The advertising project at the station uses some 200 4K displays made by Sharp, the Japanese display giant Foxconn acquired this year. The screens are controlled by a CMS from the startup, called LinkOOH.
“Foxconn has been trying to integrate software and hardware services over the past few years,” says Lu, quoted by Nikkei Asian Review. “Sharp is a leading industrial display provider in Japan…and we will use the best display technology available [for the AR advertising business].”
Foxconn, the report says, has invested $1.58 million to set up thenew company to develop the augmented reality advertising business in Taiwan, using Sharp displays.
A separate report in DigiTimes says:
Linkooh has cooperated with Taiwan Railways Administration to install several different-sized public displays at Taipei Main Station and uses its augmented reality (AR) technologies and multimedia platform to enhance the ways that advertisements are displayed.
The company has also used 200 55-inch Sharp-made Ultra HD-quality displays to improve consumers’ virtual experience.
Linkooh is a subsidiary wholly owned by Foxconn and in addition to railway stations, the company is also looking to partner with exhibition halls, airports, department stores and bus stations.
The Taipei Times reports:
The system is made up of more than 200 55-inch commercial digital signage display panels with 4K resolution made by Sharp Corp, which is controlled by a cloud-based platform developed by LinkOOH.

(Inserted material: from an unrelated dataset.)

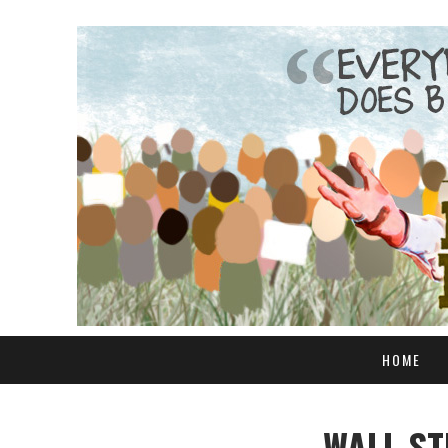
HOME
WALL ST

“The system at Taipei Railway Station was installed at a cost of about NT$80 million, and we expect LinkOOH to break even before the end of next year,” Lu said.

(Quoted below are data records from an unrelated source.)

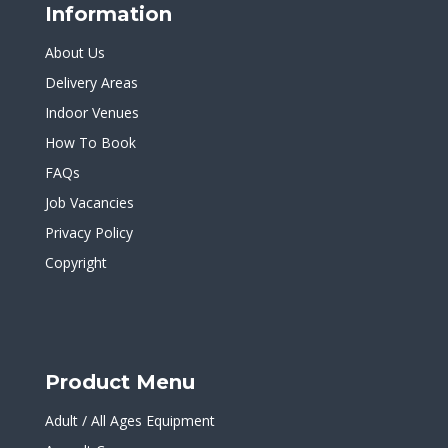
Information
About Us
Delivery Areas
Indoor Venues
How To Book
FAQs
Job Vacancies
Privacy Policy
Copyright
Product Menu
Adult / All Ages Equipment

Multimedia advertising is rapidly evolving and the field has been converging with other digital trends, such as social media, he said.
LinkOOH provides a platform for brands, sales channels and creative agencies to join forces in forming a new advertising ecosystem, Lu said.
Participants in the ecosystem can take advantage of LinkOOH’s cloud-based platform to deploy an interactive marketing experience for the large crowds that make their way through the railway station each day, Lu said.
One of LinkOOH’s first clients is Uni-President Enterprises Corp (????), which is promoting a new beverage with an interactive display that invites passersby to play a fruit-chopping game on the giant displays by triggering motion sensors.
While applications currently deployed on the system are still very basic, Lu said that LinkOOH and Hon Hai aim to provide partners with a full array of tools, such as augmented reality technology, contextual and location awareness, and big data analysis to create new and compelling advertising experiences.
Lu also outlined plans to integrate various “smart” capabilities for the platform that would selectively broadcast advertisements according to passersby demographic and preferences, as well as delivering tailored promotional discounts to maximize customer stickiness for brand operations.
“We hope to connect the many screens used by consumers, whether they are on desktops, mobile devices or large digital signs,” Lu said.
Last week, there was a report about InFocus (also owned by Foxconn) working with Taiwan-based IAdea on all-in-one displays being sold in Costcos in Taiwan.